→ Your assignment: From the line with "755 1196 5844" to the final line, print the records exactly as they are.

→ Data excerpts:
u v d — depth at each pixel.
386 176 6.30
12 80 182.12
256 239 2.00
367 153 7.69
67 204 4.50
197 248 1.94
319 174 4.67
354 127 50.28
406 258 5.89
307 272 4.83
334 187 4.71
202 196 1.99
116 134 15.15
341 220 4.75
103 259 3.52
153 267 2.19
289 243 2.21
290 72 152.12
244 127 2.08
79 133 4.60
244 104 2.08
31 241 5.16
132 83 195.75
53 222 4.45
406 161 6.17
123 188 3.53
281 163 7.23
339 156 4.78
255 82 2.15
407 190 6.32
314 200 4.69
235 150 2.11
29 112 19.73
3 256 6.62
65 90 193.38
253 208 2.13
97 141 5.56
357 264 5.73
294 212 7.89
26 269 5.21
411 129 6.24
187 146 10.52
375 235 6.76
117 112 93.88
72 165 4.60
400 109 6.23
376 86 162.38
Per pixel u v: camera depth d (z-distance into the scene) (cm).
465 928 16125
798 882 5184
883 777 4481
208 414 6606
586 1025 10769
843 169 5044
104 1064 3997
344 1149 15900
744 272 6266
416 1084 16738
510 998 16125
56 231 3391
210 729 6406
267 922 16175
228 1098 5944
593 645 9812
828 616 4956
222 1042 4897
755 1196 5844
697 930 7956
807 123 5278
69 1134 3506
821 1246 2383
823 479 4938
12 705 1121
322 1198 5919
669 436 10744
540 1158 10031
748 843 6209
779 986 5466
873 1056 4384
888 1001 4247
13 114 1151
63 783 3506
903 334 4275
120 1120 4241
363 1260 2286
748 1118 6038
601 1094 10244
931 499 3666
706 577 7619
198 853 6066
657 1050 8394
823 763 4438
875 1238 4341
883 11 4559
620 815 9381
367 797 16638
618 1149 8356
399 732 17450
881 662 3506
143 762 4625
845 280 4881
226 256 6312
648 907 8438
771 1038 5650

→ Result of this exercise:
755 1196 5844
697 930 7956
807 123 5278
69 1134 3506
821 1246 2383
823 479 4938
12 705 1121
322 1198 5919
669 436 10744
540 1158 10031
748 843 6209
779 986 5466
873 1056 4384
888 1001 4247
13 114 1151
63 783 3506
903 334 4275
120 1120 4241
363 1260 2286
748 1118 6038
601 1094 10244
931 499 3666
706 577 7619
198 853 6066
657 1050 8394
823 763 4438
875 1238 4341
883 11 4559
620 815 9381
367 797 16638
618 1149 8356
399 732 17450
881 662 3506
143 762 4625
845 280 4881
226 256 6312
648 907 8438
771 1038 5650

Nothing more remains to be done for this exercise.